## Records shown:
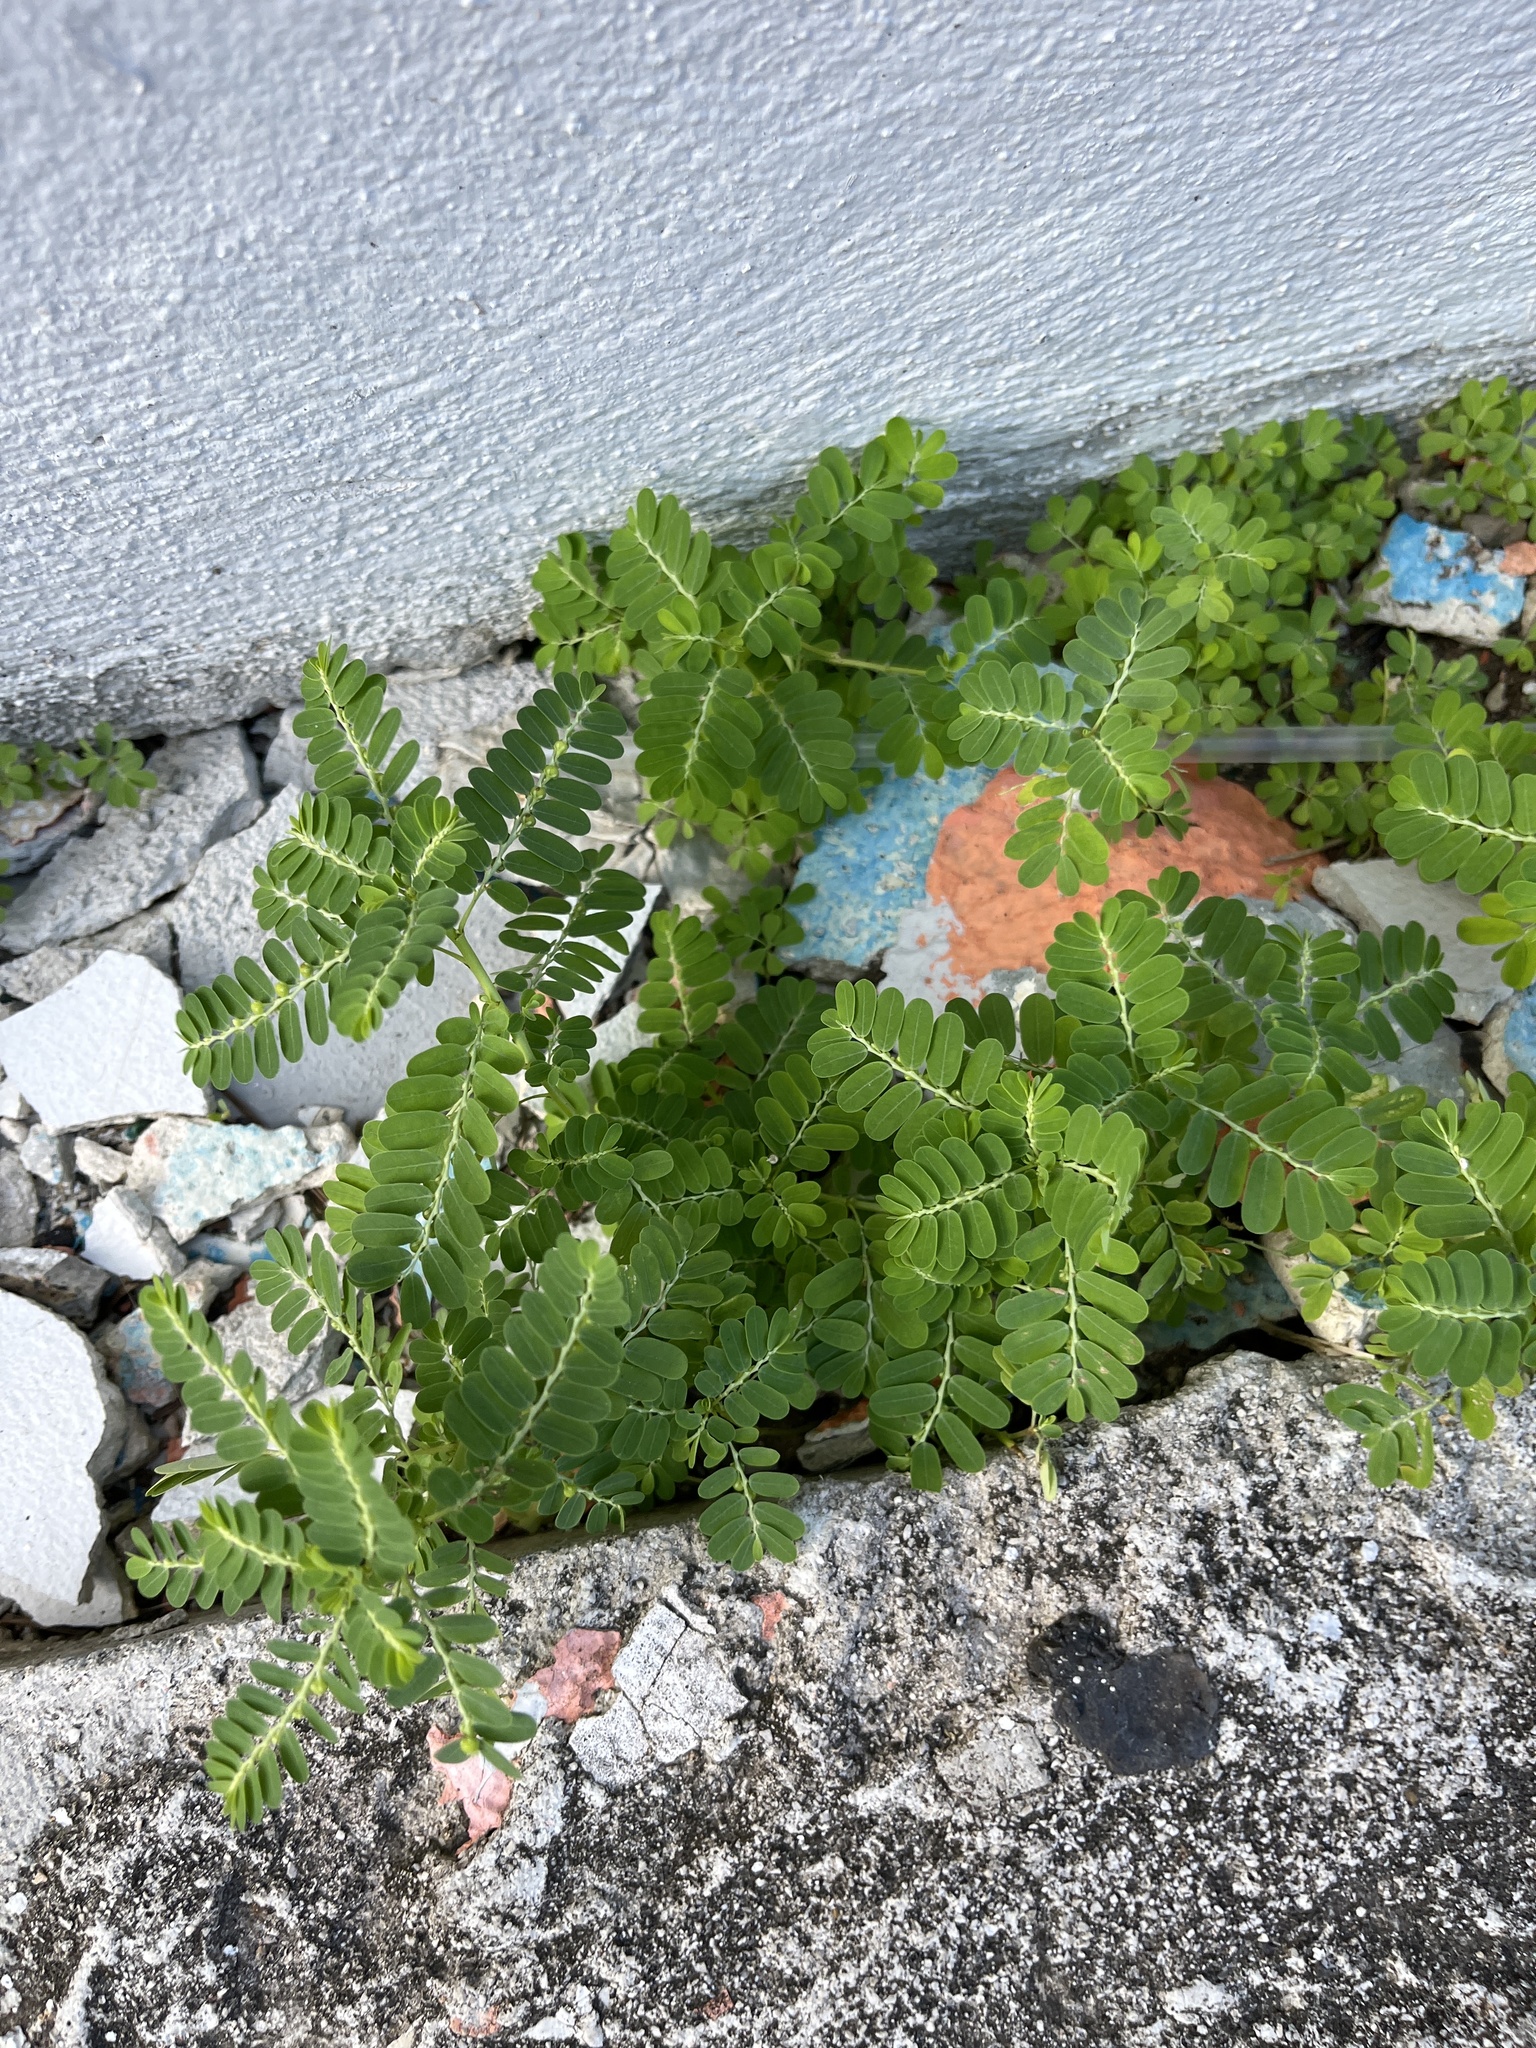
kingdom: Plantae
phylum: Tracheophyta
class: Magnoliopsida
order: Malpighiales
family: Phyllanthaceae
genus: Phyllanthus
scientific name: Phyllanthus amarus
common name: Carry me seed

## Exercise brief:
Can you pull every naming line, kingdom through common name, from the rows above and copy each one word for word, leaving out the pictures?

## Exercise response:
kingdom: Plantae
phylum: Tracheophyta
class: Magnoliopsida
order: Malpighiales
family: Phyllanthaceae
genus: Phyllanthus
scientific name: Phyllanthus amarus
common name: Carry me seed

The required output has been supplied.